El infierno era noticia en Buenos Aires, donde los sindicatos ocupaban manzanas protestando por sus hermanos. Un hombre a cientos de kilómetros derramaba sus lágrimas. Su hermano había sido asesinado en El Cañadon de la Yegua Quemada. El hombre de origen alemán cargaba en sus manos justicia, dolor y la impotencia de un pueblo.
En aquellas primeras horas de la mañana del 25 de Enero de 1923, cerca de las siete de la mañana, el cielo tenia un aspecto grisáceo como el que reflejaba la mirada del justiciero alemán que venia a tomar una vida. Varela salió de su casa, caminó un par de metros sobre la calle Fitz Roy como un día normal, sin saber que en cada paso que daba se acercaba a la muerte. En un instante y por sorpresa, el alemán emergió de las sombras con la mirada firme y angustiante. No dudó en arrojar una bomba. En su plan no se encontraba la presencia de una niña. La cubrió con su cuerpo, arrojó cinco disparos que dieron en el tirano vencedor que caía al piso, vencido. De cada herida del tirano emergía la sangre de los obreros, las cicatrices de la injusticia. El alemán vio que sus piernas estaban incapaces y tuvo que entregarse; como el tirano tuvo que entregarse a la muerte. ¿Por qué los hombres necesitan justificar la muerte con la de otros? Las balas del alemán fueron desérticas en el cuerpo del tirano vencido. El alemán fue llevado a la comisaría en donde, palabra por palabra, se considero culpable del delito de ser justo.

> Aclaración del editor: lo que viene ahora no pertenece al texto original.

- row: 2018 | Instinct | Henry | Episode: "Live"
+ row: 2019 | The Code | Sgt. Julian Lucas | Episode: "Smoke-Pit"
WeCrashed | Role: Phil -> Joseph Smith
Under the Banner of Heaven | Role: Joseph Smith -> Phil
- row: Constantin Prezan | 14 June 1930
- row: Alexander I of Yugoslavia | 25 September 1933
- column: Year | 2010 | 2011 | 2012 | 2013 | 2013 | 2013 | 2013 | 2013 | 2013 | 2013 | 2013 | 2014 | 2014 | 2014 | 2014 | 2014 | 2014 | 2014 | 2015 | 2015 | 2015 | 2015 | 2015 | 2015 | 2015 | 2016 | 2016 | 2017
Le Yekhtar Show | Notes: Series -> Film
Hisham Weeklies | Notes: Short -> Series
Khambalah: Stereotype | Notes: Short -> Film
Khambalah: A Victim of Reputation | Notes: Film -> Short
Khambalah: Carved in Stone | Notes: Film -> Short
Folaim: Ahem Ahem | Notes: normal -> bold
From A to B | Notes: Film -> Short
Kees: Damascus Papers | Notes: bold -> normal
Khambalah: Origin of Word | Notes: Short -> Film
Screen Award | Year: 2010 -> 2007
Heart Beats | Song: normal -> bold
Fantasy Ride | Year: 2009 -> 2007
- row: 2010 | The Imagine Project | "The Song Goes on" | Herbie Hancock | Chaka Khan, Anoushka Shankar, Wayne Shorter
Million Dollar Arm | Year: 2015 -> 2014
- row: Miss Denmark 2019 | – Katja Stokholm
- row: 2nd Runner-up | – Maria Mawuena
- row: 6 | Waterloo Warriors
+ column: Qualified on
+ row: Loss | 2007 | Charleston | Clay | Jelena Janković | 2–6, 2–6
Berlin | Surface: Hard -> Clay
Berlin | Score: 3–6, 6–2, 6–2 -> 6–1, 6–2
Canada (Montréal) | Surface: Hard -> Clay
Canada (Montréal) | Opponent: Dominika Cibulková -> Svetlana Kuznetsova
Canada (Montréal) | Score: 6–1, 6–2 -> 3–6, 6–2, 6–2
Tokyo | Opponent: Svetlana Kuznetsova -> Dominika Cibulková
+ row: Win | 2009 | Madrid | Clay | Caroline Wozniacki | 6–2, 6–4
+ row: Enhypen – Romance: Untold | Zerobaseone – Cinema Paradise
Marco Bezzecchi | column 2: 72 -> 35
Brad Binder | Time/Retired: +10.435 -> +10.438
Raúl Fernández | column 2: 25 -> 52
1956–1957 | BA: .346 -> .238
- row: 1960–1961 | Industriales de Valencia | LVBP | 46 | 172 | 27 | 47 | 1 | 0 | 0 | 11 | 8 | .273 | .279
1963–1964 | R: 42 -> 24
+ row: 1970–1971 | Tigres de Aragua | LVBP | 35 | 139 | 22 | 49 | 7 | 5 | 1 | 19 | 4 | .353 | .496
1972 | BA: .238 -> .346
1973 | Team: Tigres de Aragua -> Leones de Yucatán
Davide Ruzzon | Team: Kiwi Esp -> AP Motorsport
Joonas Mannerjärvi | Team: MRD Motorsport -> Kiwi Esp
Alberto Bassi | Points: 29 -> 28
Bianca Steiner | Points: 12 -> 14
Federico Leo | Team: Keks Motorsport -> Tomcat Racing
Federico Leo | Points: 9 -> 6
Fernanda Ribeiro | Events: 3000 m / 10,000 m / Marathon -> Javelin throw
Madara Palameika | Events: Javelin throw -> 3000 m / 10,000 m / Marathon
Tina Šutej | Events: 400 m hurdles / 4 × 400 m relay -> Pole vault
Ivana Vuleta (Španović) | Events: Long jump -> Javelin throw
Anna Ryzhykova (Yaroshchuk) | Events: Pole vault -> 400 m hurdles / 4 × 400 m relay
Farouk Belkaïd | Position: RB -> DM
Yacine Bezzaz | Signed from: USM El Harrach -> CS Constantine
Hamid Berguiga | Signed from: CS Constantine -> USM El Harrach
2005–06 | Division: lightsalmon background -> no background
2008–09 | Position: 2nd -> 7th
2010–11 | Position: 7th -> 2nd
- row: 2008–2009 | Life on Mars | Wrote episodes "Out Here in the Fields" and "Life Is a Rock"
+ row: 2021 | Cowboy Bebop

Meses más tarde el prisionero fue asesinado por un guardia de la cárcel Ernesto Perez Millan. En Buenos Aires se estableció un paro general, mientras un grupo de anarquistas tomaba la vida del carcelero. Él que había terminado con el justiciero de los héroes obreros. Los nombres de los héroes que en el sur habían logrado romper el silencio, algún día estarán escritos en alguna calle.
Varios meses después un muchacho tomaba un tren al sur. Se dirigía a Santa Cruz, hacia Cañada León. Viajaba hacia un rincón del olvido, un pasado latente. Caminó sobre un desierto de víctimas, solo.
Quizás la masacre que había comenzado hace un año nunca terminó porque los cuerpos siguieron siendo masacrados por el olvido.
El joven asentó las rodillas en la árida tierra y tomó una piedra. Se levantó y se dirigió hacia una cruz de madera en donde dejó caer una lágrima en la que entraron cerca de quinientos obreros y miles de victimas. El viento pasaba indiferente por el cuerpo del joven, como el frío que asentaba una mano en su hombro, consolándolo. El joven no traía flores, solo esperanza. Dejó sus zapatos gastados por las calles del barrio Palermo, su pañuelo rojo, su boina, su alma y su sentimiento sobre las rocas de las estepas. Caminó descalzo con la mirada borrada por su llanto junto con su sonrisa, observando su horizonte distante, como su corazón de los trabajadores que no estaban con vida; bajo tierra, quemados, fusilados, y olvidados; sin tumba. El joven le construyó una a cada uno de los trabajadores en su memoria.